This is an old post, so there is no real need to add to it, but for someone who may want to solve a similar problem, I'll chime in.
I am always pleased with the capabilities of chebfun (as found on the file exchange.) It seems to have had no problem in finding all 85 roots of that function over the interval of interest.
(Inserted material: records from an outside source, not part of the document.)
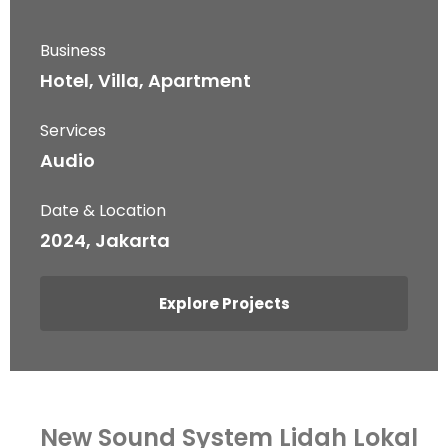
Business
Hotel, Villa, Apartment
Services
Audio
Date & Location
2024, Jakarta
Explore Projects
New Sound System Lidah Lokal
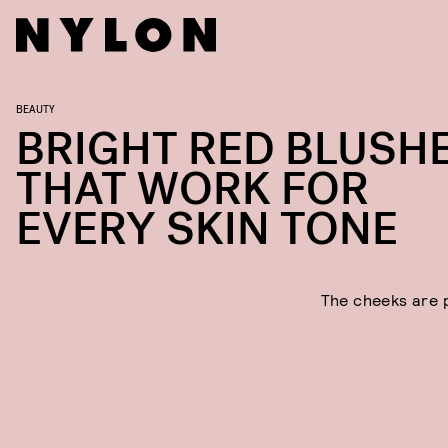
BEAUTY
BRIGHT RED BLUSH
THAT WORK FOR
EVERY SKIN TONE
The cheeks are 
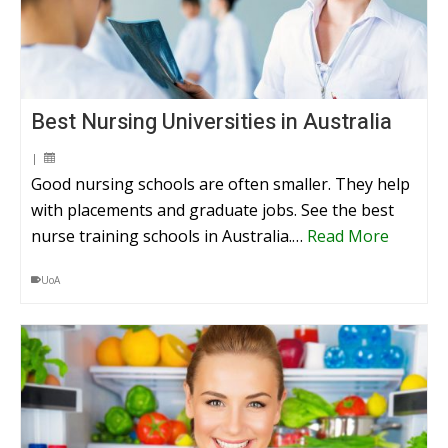
Best Nursing Universities in Australia
|
Good nursing schools are often smaller. They help
with placements and graduate jobs. See the best
nurse training schools in Australia.…
Read More
UoA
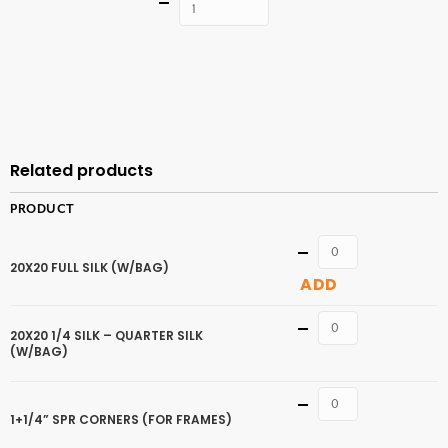
Quantity
ADD TO
CART
Related products
PRODUCT
Quantity
20X20 FULL SILK (W/BAG)
ADD
Quantity
20X20 1/4 SILK – QUARTER SILK
(W/BAG)
Quantity
1+1/4” SPR CORNERS (FOR FRAMES)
fun = @(x) 5*sin(1.9*x)+2.1*sin(9.1*x);
roots(chebfun(fun,[0,100]))
ans =
0
1.7019
3.4031
5.1027
6.3858
6.5009
6.7989
8.0633
8.3036
8.4871
9.7565
11.455
13.155
14.857
16.559
18.261
19.961
21.659
22.929
23.112
23.353
24.617
24.915
25.03
26.313
28.013
29.714
31.416
33.118
34.819
36.519
37.802
37.917
38.215
39.479
39.72
39.903
41.172
42.871
44.571
46.273
47.975
49.677
51.377
53.075
54.345
54.528
54.769
56.033
56.331
56.446
57.729
59.429
61.13
62.832
64.534
66.235
67.935
69.218
69.333
69.631
70.895
71.135
71.319
72.588
74.287
75.987
77.689
79.391
81.092
82.793
84.491
85.761
85.944
86.184
87.449
87.747
87.862
89.145
90.845
92.546
94.248
95.95
97.651
99.35
As an alternative, one could simply sample the function at a fine interval, looking for any sign changes. Then call fzero on each interval where a sign change was found.
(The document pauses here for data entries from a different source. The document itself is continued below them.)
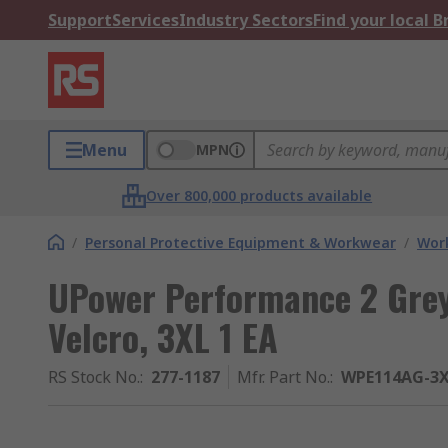
Support
Services
Industry Sectors
Find your local 
Menu
MPN
Over 800,000 products available
/
Personal Protective Equipment & Workwear
/
Wor
UPower Performance 2 Grey
Velcro, 3XL 1 EA
RS Stock No.
:
277-1187
Mfr. Part No.
:
WPE114AG-3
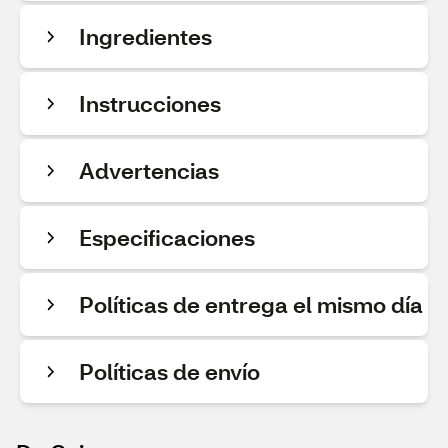
Ingredientes
Instrucciones
Advertencias
Especificaciones
Políticas de entrega el mismo día
Políticas de envío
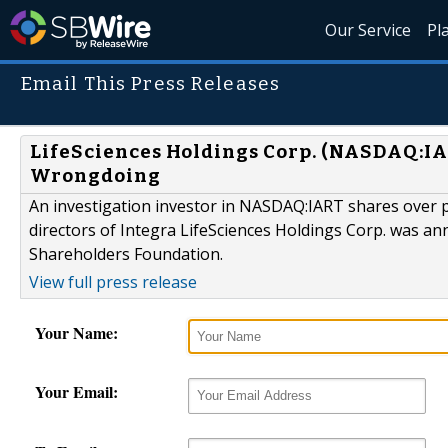
Our Service
Pl
Email This Press Releases
LifeSciences Holdings Corp. (NASDAQ:IAR
Wrongdoing
An investigation investor in NASDAQ:IART shares over pot
directors of Integra LifeSciences Holdings Corp. was 
Shareholders Foundation.
View full press release
Your Name:
Your Email:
xs = linspace(0,100,1001);
ys = fun(xs);
scinter = find(diff(sign(ys)));
See that there were 85 intervals found where a sign change occurred. I carefully chose code such that the first interval would be found, so fzero will find the zero at 0.
ninter = numel(scinter)
ninter =
85
xroots = NaN(1,ninter);
for i = 1:ninter
xroots(i) = fzero(fun,xs(scinter(i) + [0 1]));
end
Of course, the code above will miss roots that were too close together compared to the discretization interval of 0.1 that I chose. (That is, 1001 steps on the interval [0,100].)